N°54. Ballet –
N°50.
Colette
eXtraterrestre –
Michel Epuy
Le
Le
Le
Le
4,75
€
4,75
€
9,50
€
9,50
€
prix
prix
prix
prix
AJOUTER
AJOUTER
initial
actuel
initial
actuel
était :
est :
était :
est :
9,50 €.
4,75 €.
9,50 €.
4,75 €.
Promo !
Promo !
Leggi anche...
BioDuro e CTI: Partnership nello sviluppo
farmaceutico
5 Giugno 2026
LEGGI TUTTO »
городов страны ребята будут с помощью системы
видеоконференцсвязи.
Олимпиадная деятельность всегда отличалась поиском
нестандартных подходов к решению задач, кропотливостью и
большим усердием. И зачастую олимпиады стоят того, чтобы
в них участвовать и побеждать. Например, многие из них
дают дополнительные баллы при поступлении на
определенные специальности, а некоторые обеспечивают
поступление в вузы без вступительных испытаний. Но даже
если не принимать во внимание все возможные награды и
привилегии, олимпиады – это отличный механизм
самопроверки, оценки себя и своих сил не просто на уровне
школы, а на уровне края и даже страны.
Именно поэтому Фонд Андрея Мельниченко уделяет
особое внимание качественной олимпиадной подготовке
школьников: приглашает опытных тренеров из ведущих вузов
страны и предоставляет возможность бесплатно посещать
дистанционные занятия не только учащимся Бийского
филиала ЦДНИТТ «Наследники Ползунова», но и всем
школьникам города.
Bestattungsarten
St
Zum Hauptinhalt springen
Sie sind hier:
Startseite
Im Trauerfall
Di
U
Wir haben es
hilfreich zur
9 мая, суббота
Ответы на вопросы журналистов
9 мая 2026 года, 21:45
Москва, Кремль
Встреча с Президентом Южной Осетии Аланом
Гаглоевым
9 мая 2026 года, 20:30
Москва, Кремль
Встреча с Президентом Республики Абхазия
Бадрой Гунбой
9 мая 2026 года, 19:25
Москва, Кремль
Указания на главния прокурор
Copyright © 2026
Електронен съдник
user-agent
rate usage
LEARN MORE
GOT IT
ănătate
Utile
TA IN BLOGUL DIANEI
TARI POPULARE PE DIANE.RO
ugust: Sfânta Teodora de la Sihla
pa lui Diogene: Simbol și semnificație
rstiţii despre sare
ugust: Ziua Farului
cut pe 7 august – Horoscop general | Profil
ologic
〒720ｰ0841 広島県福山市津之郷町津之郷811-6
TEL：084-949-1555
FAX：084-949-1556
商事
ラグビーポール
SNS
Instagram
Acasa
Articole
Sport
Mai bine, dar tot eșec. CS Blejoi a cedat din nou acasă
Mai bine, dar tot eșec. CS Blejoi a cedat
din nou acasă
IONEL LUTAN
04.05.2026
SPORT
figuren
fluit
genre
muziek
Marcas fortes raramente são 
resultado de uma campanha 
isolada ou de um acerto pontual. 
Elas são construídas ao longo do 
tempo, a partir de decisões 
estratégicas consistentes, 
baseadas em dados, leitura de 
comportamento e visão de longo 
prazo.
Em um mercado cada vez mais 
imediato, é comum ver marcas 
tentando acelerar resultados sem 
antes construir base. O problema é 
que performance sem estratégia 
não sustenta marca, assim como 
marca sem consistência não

::::::

_EXERCISE PROMPT_:
Please print the data above exactly as it appears.

_OUTPUT FOR THIS TASK_:
N°54. Ballet –
N°50.
Colette
eXtraterrestre –
Michel Epuy
Le
Le
Le
Le
4,75
€
4,75
€
9,50
€
9,50
€
prix
prix
prix
prix
AJOUTER
AJOUTER
initial
actuel
initial
actuel
était :
est :
était :
est :
9,50 €.
4,75 €.
9,50 €.
4,75 €.
Promo !
Promo !
Leggi anche...
BioDuro e CTI: Partnership nello sviluppo
farmaceutico
5 Giugno 2026
LEGGI TUTTO »
городов страны ребята будут с помощью системы
видеоконференцсвязи.
Олимпиадная деятельность всегда отличалась поиском
нестандартных подходов к решению задач, кропотливостью и
большим усердием. И зачастую олимпиады стоят того, чтобы
в них участвовать и побеждать. Например, многие из них
дают дополнительные баллы при поступлении на
определенные специальности, а некоторые обеспечивают
поступление в вузы без вступительных испытаний. Но даже
если не принимать во внимание все возможные награды и
привилегии, олимпиады – это отличный механизм
самопроверки, оценки себя и своих сил не просто на уровне
школы, а на уровне края и даже страны.
Именно поэтому Фонд Андрея Мельниченко уделяет
особое внимание качественной олимпиадной подготовке
школьников: приглашает опытных тренеров из ведущих вузов
страны и предоставляет возможность бесплатно посещать
дистанционные занятия не только учащимся Бийского
филиала ЦДНИТТ «Наследники Ползунова», но и всем
школьникам города.
Bestattungsarten
St
Zum Hauptinhalt springen
Sie sind hier:
Startseite
Im Trauerfall
Di
U
Wir haben es
hilfreich zur
9 мая, суббота
Ответы на вопросы журналистов
9 мая 2026 года, 21:45
Москва, Кремль
Встреча с Президентом Южной Осетии Аланом
Гаглоевым
9 мая 2026 года, 20:30
Москва, Кремль
Встреча с Президентом Республики Абхазия
Бадрой Гунбой
9 мая 2026 года, 19:25
Москва, Кремль
Указания на главния прокурор
Copyright © 2026
Електронен съдник
user-agent
rate usage
LEARN MORE
GOT IT
ănătate
Utile
TA IN BLOGUL DIANEI
TARI POPULARE PE DIANE.RO
ugust: Sfânta Teodora de la Sihla
pa lui Diogene: Simbol și semnificație
rstiţii despre sare
ugust: Ziua Farului
cut pe 7 august – Horoscop general | Profil
ologic
〒720ｰ0841 広島県福山市津之郷町津之郷811-6
TEL：084-949-1555
FAX：084-949-1556
商事
ラグビーポール
SNS
Instagram
Acasa
Articole
Sport
Mai bine, dar tot eșec. CS Blejoi a cedat din nou acasă
Mai bine, dar tot eșec. CS Blejoi a cedat
din nou acasă
IONEL LUTAN
04.05.2026
SPORT
figuren
fluit
genre
muziek
Marcas fortes raramente são 
resultado de uma campanha 
isolada ou de um acerto pontual. 
Elas são construídas ao longo do 
tempo, a partir de decisões 
estratégicas consistentes, 
baseadas em dados, leitura de 
comportamento e visão de longo 
prazo.
Em um mercado cada vez mais 
imediato, é comum ver marcas 
tentando acelerar resultados sem 
antes construir base. O problema é 
que performance sem estratégia 
não sustenta marca, assim como 
marca sem consistência não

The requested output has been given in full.